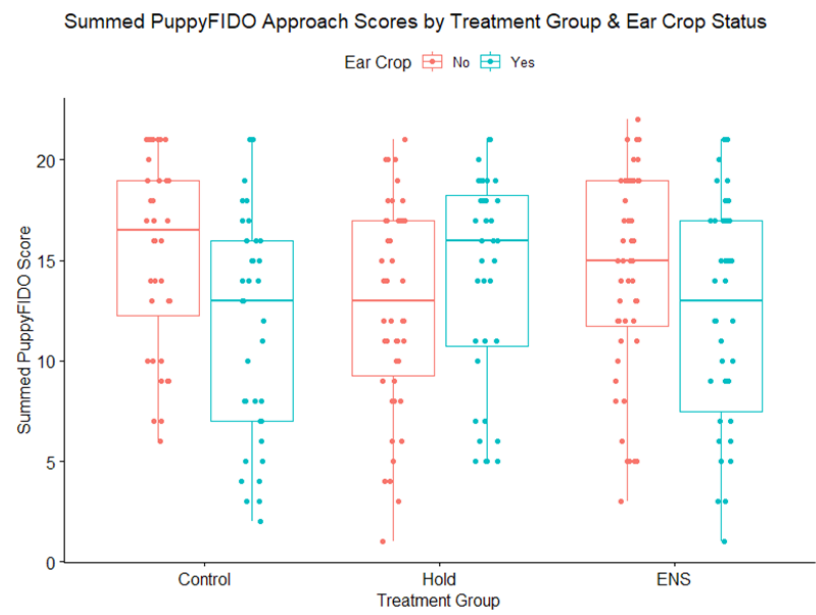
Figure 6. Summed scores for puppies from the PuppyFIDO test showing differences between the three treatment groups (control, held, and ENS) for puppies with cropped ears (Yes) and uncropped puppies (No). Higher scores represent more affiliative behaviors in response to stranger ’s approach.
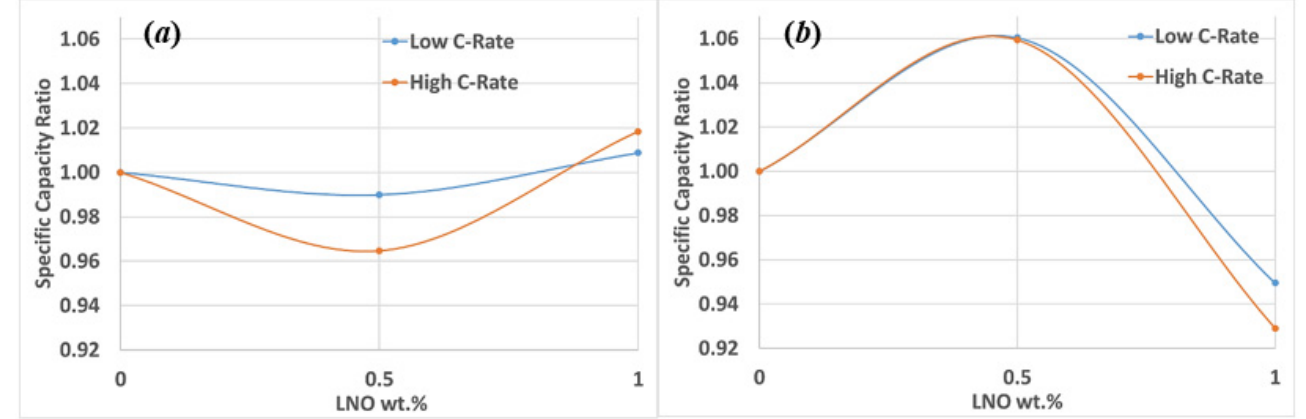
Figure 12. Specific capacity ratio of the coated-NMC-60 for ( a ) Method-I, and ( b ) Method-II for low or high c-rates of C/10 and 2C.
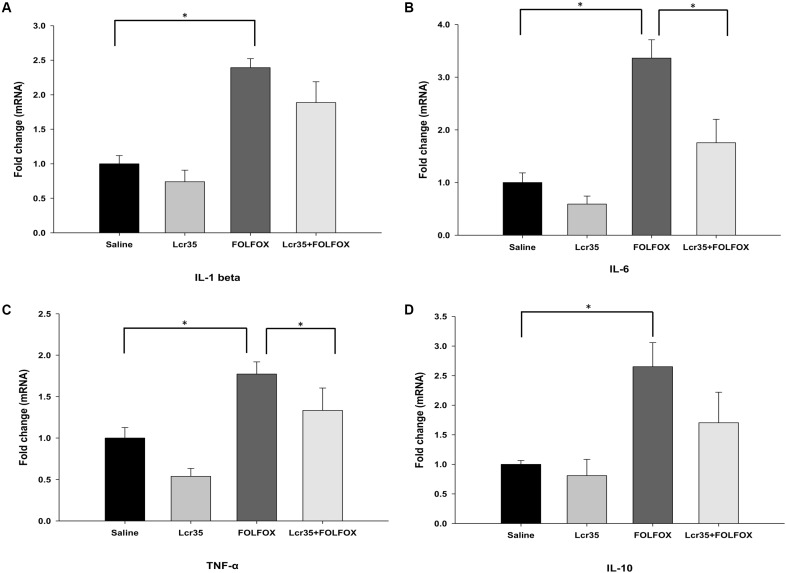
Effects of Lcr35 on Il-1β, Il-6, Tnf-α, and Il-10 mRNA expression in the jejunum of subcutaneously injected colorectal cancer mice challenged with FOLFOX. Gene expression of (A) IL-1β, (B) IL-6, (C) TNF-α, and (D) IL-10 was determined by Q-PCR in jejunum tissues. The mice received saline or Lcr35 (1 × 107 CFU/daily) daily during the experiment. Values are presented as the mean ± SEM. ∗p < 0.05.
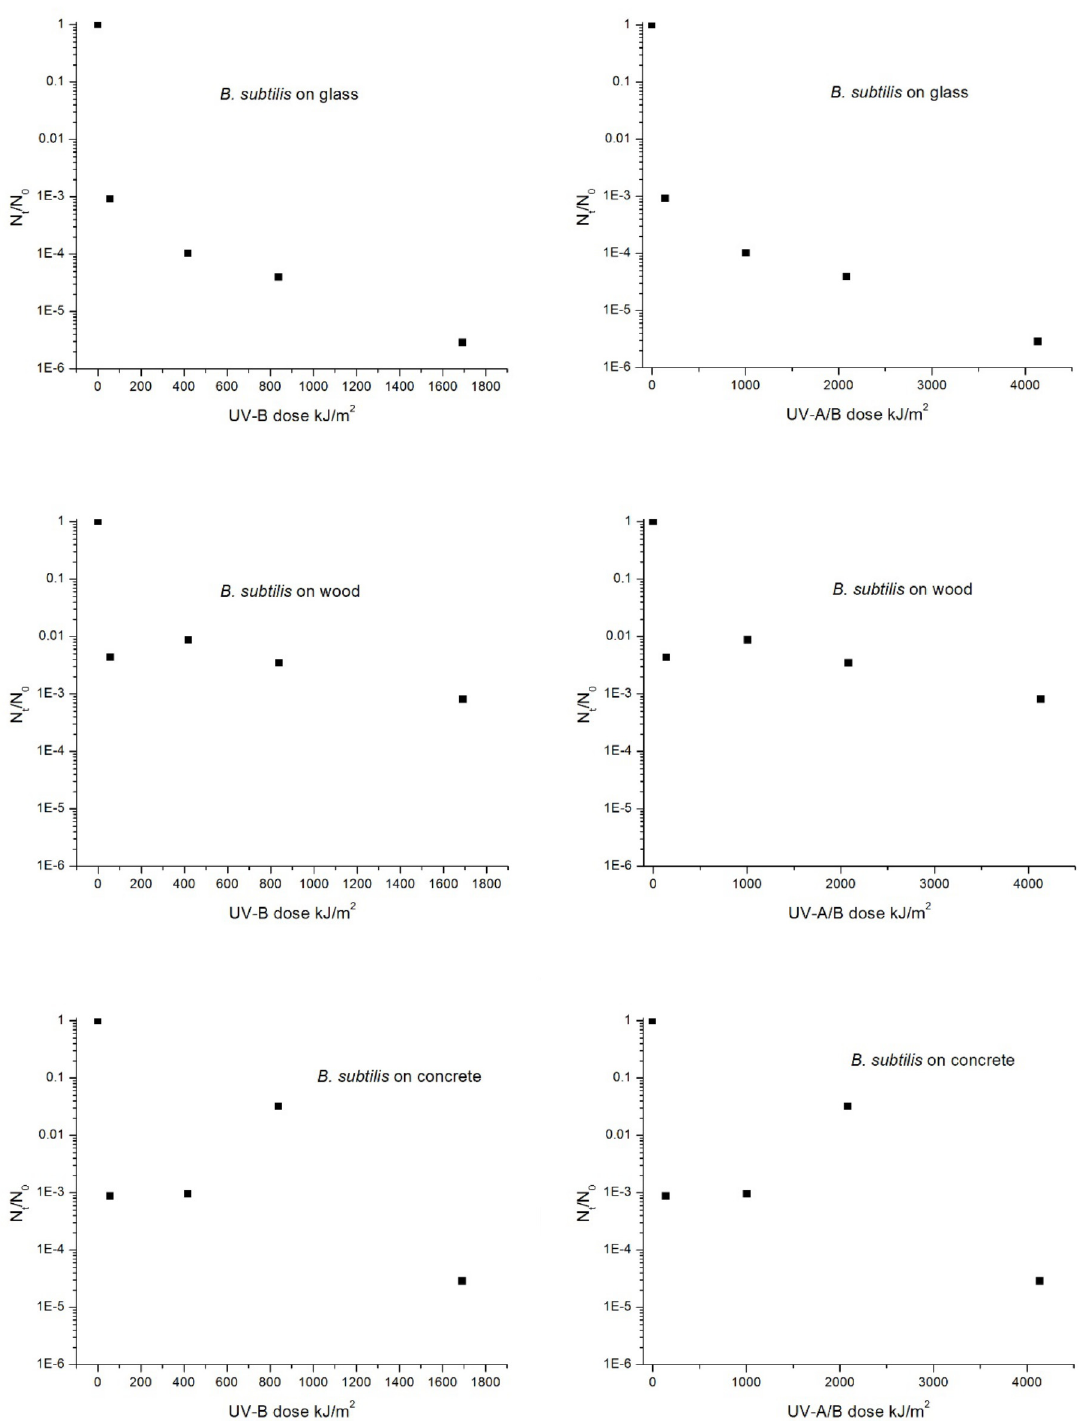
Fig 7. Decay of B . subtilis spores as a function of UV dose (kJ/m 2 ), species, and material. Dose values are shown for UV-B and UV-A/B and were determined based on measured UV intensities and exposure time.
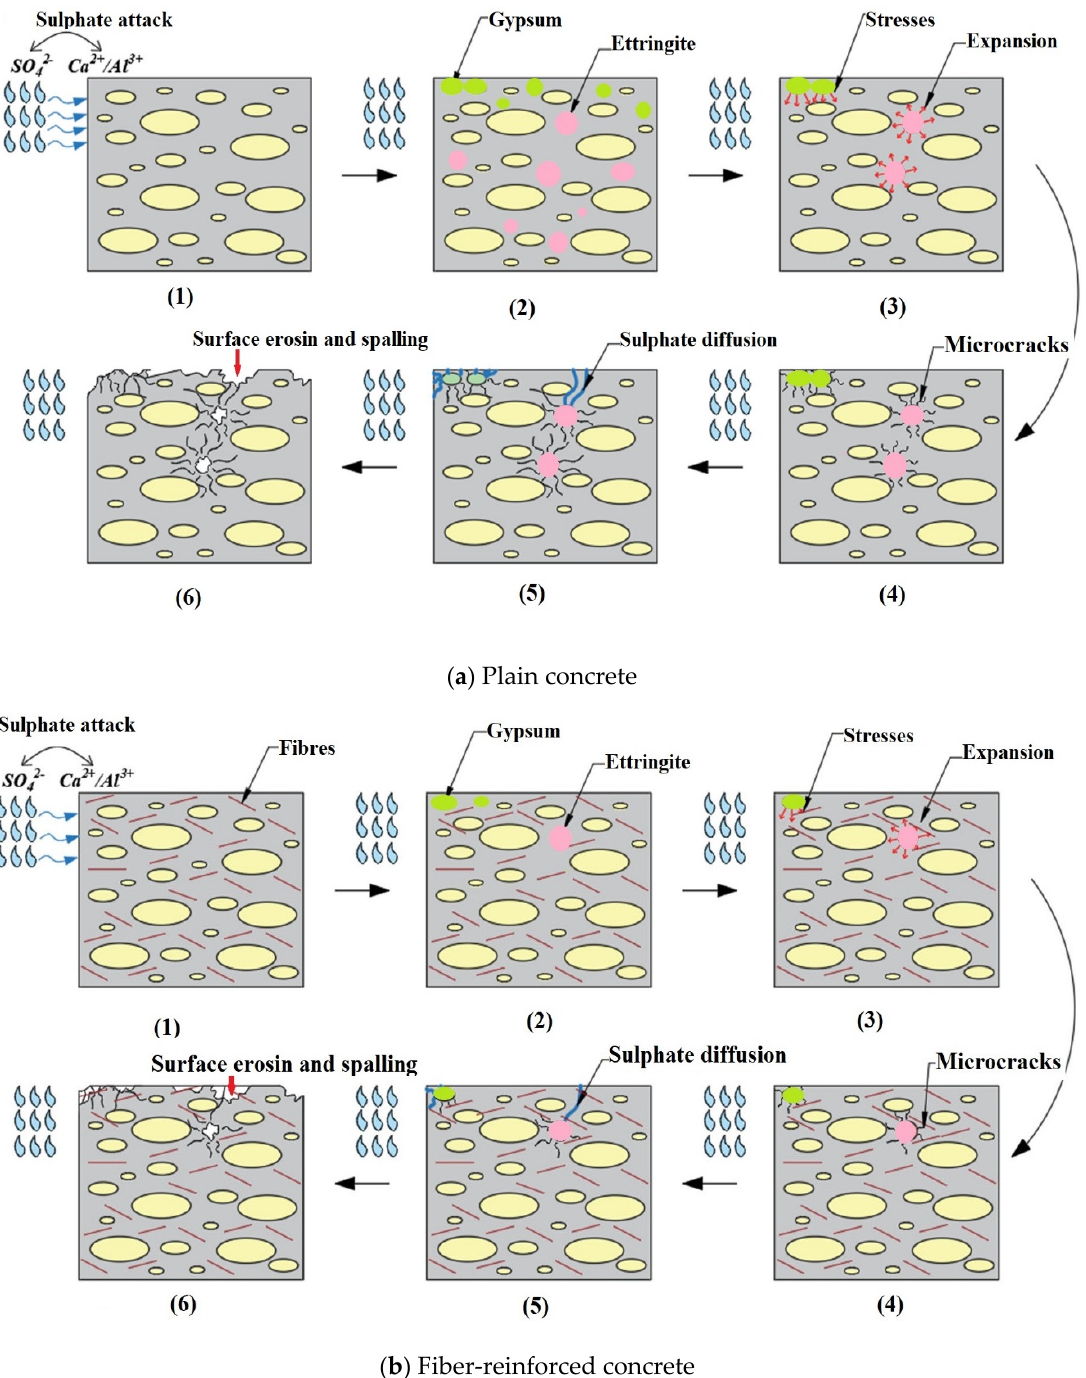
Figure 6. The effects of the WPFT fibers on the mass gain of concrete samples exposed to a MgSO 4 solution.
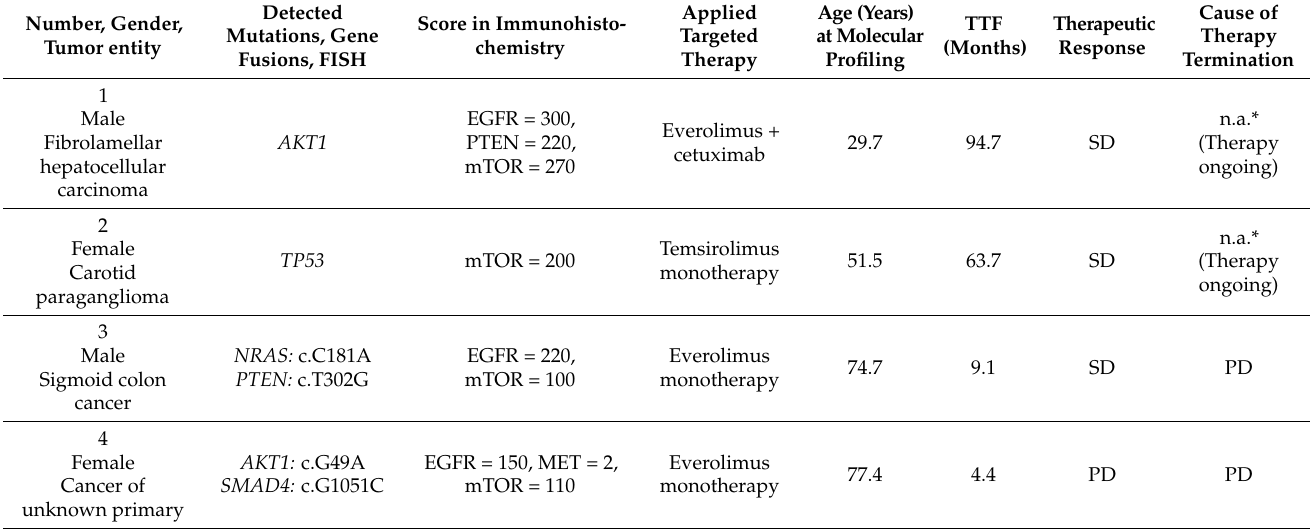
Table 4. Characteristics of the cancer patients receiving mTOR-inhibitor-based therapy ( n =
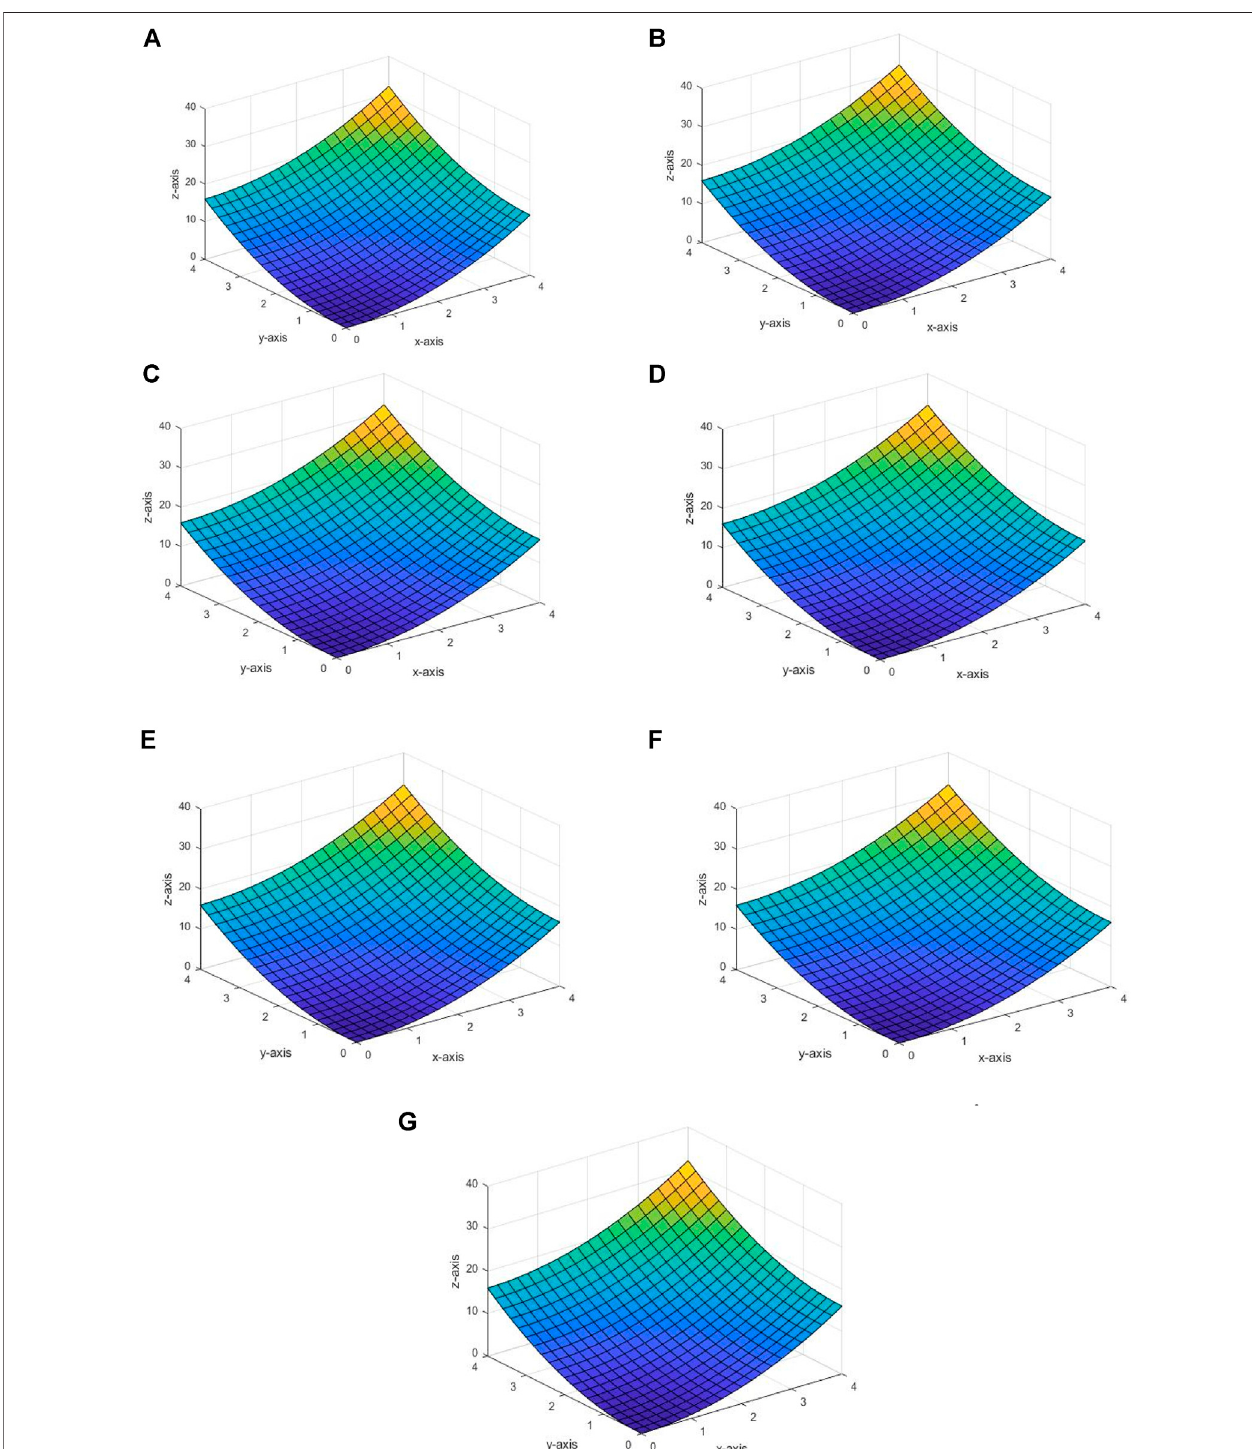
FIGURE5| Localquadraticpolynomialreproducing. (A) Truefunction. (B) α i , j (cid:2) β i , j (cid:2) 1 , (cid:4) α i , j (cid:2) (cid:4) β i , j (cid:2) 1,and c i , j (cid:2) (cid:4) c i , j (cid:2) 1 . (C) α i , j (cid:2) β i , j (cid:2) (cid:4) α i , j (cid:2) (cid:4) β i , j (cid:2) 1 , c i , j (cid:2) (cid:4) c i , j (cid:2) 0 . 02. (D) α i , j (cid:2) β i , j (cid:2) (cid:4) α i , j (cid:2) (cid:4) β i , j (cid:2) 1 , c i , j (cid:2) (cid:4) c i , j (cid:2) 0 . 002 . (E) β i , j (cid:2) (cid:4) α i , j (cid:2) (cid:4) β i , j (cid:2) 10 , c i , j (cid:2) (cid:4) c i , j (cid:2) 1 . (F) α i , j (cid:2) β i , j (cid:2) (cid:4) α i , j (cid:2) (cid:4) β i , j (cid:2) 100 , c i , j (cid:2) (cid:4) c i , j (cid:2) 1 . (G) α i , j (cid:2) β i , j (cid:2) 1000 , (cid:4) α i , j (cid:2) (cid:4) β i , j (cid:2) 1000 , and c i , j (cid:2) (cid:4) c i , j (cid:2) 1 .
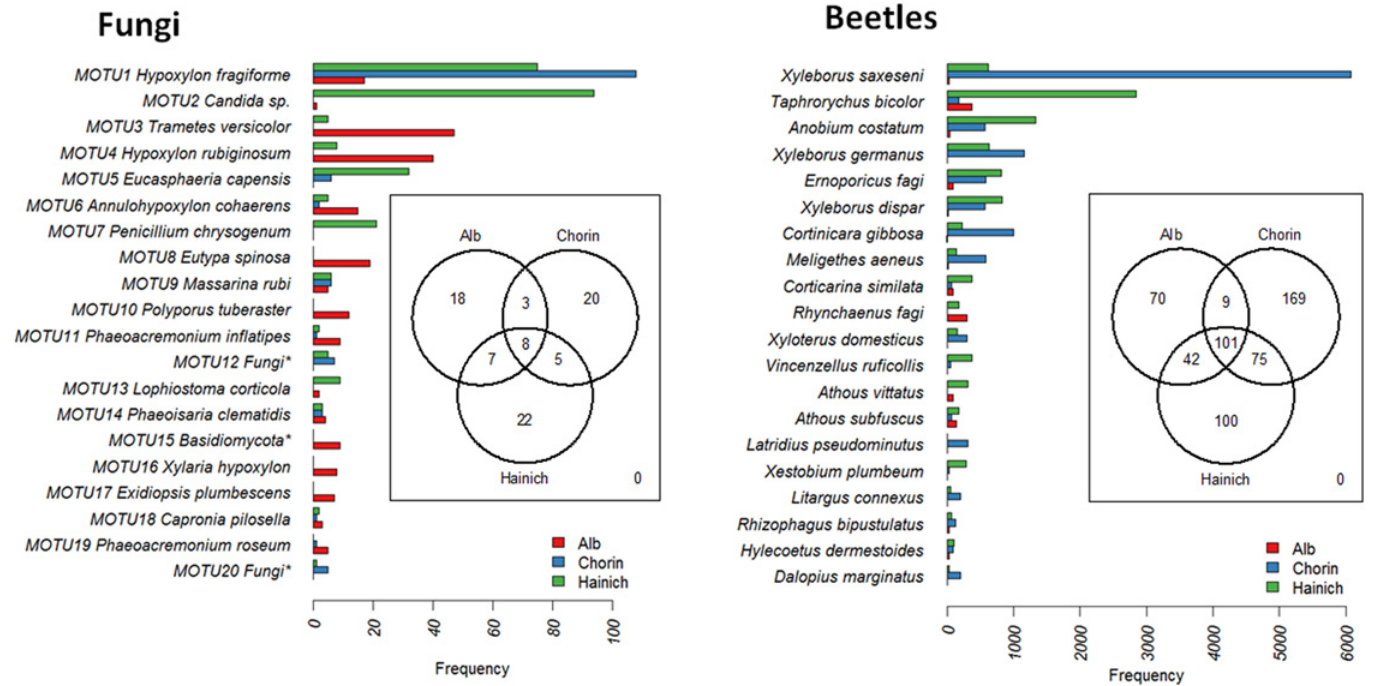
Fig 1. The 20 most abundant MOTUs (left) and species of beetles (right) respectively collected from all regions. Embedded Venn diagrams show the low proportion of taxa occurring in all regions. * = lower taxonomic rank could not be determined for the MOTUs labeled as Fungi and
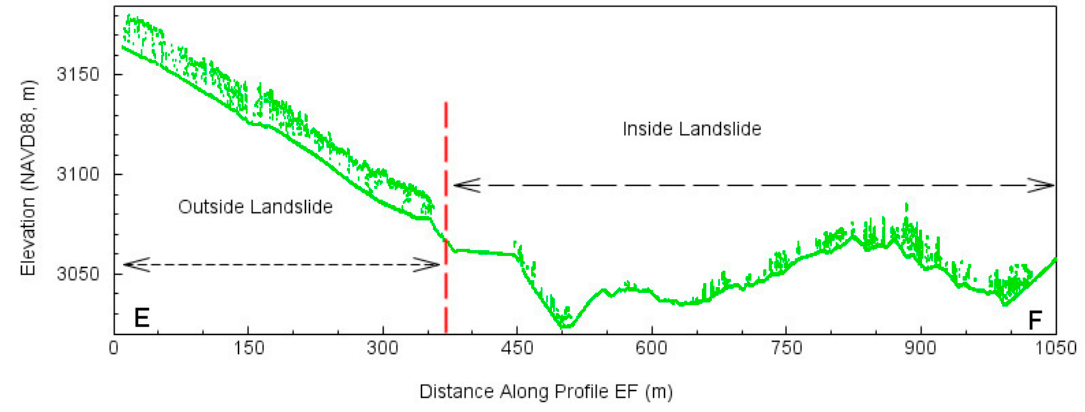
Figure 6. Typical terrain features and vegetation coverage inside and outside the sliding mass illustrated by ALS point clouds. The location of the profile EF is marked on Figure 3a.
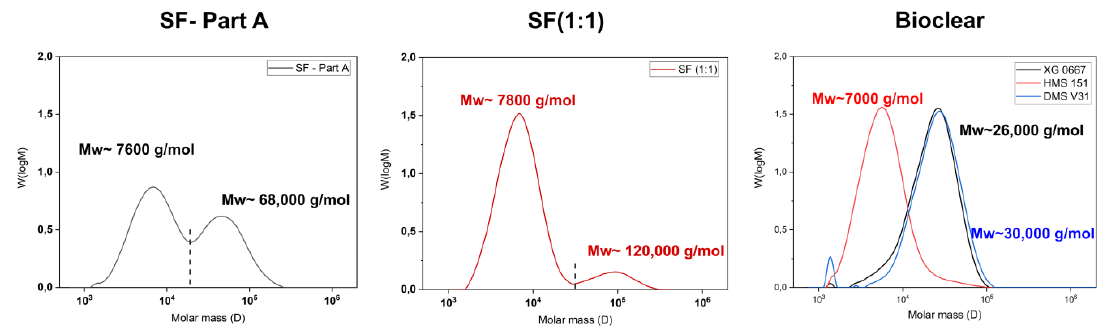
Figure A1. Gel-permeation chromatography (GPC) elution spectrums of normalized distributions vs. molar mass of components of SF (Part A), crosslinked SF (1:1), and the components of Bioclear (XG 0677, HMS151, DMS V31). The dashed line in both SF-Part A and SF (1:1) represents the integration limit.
————
* Directions for this task
For each line above that contains the word "determined", give the line as it is written.

* The answer
Effects of Lcr35 on Il-1β, Il-6, Tnf-α, and Il-10 mRNA expression in the jejunum of subcutaneously injected colorectal cancer mice challenged with FOLFOX. Gene expression of (A) IL-1β, (B) IL-6, (C) TNF-α, and (D) IL-10 was determined by Q-PCR in jejunum tissues. The mice received saline or Lcr35 (1 × 107 CFU/daily) daily during the experiment. Values are presented as the mean ± SEM. ∗p < 0.05.
Fig 7. Decay of B . subtilis spores as a function of UV dose (kJ/m 2 ), species, and material. Dose values are shown for UV-B and UV-A/B and were determined based on measured UV intensities and exposure time.
Fig 1. The 20 most abundant MOTUs (left) and species of beetles (right) respectively collected from all regions. Embedded Venn diagrams show the low proportion of taxa occurring in all regions. * = lower taxonomic rank could not be determined for the MOTUs labeled as Fungi and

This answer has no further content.